The high pressures required for the economical use of transmission lines necessitates the employment of transformers at each end of the line; namely, step-up transformers at the transmitting end, to raise the voltage delivered by the generators, and step-down transformers, at the receiving end, to lower it for use in the various translating devices.  These transformers are employed in connection with alternating-current dynamos.  Faraday not only gave to the world the first electric generator, but also the first transformer, and one of the first electric motors, and without these gifts the electric transmission of power over long distances, which has justly been regarded as one of the most marvellous achievements of our age, would have been an impossibility.

In high-tension circuits over which such pressures as 50,000 volts is transmitted, no little difficulty is experienced from leakage and consequent loss of energy.  This leakage occurs both between the line conductors and at the insulators placed on the pole lines forming the line circuit.  The insulators are made either of glass or porcelain, and are of a peculiar form known as triple petticoat pattern.  The loss on such lines, due to leakage between wires, is greater than that which takes place at the pole insulators, and is diminished by keeping the circuit wires as far apart as possible.

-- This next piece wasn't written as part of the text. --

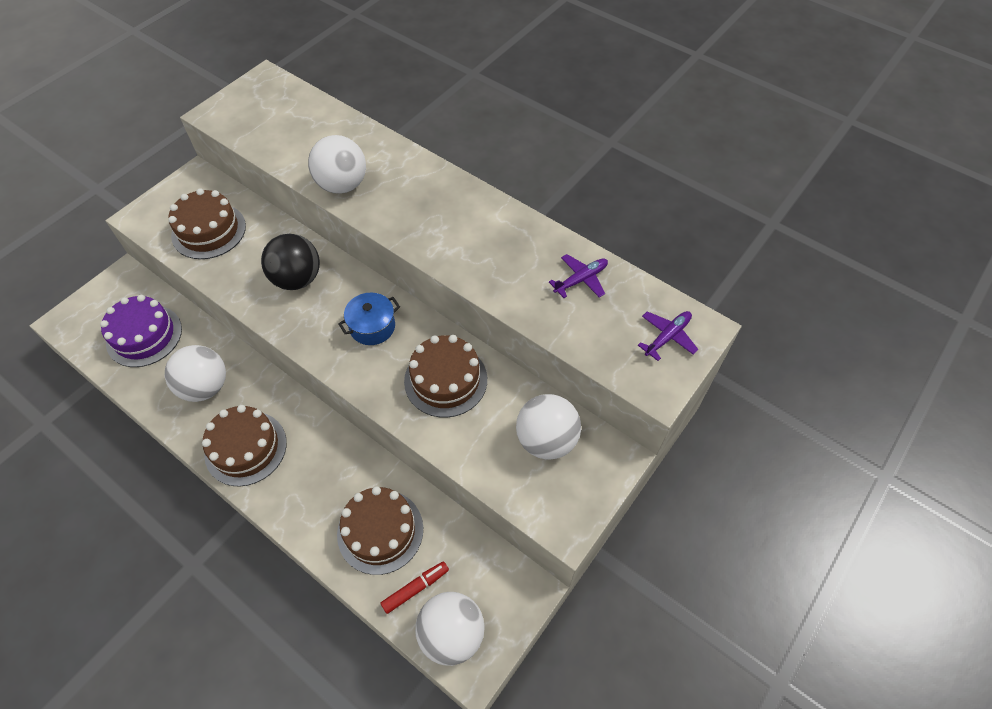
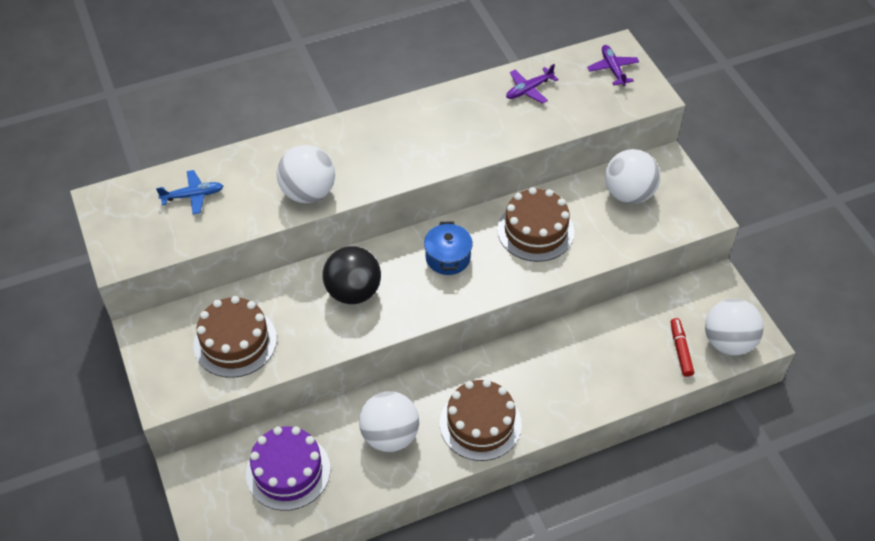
camera: 60 degrees left, 5 degrees down
brown cake [337,486,423,575] -> none
purple plane [549,254,608,298] -> purple plane turned 120 degrees counterclockwise [506,64,559,104]
none -> blue plane [156,170,223,215]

In the early history of the art, electric transmission of power was effected by means of direct-current generators and motors,—­generators and motors through which the current always passed in the same direction.  Such generators and motors, however, possessed inconveniences that prevented extensive commercial transmission of power, since, as we have seen, high pressure was necessary for efficiency in such transmission, and the collecting-brushes and commutators employed in all direct-current generators and motors to carry the current from the machine or to the motor, were a constant source of trouble and danger.

When the alternating-current motor first same into general use, it was employed, in connection with the alternating-current generator, in electric transmission systems; but such motors also possess the inconvenience of not readily starting from a state of rest, with their full turning power, or torque, and of therefore being unsuitable where the motor requires to be frequently stopped or started.  Had these difficulties remained unsolved, long-distance electric transmission of power, so successful in operation to-day, and which bids fair to be still more successful in the near future, would have been impossible.  Fortunately, these difficulties were overcome by the genius of Nikola Tesla, in the invention of the multiphase alternating-current motor, or the induction motor, as it is now generally called.  Although Baily, Deprez, and Ferraris had accomplished much before Tesla’s time, yet it was practically to the investigations and discoveries made by Tesla, between 1887 and 1891, that the induction motor of to-day is due.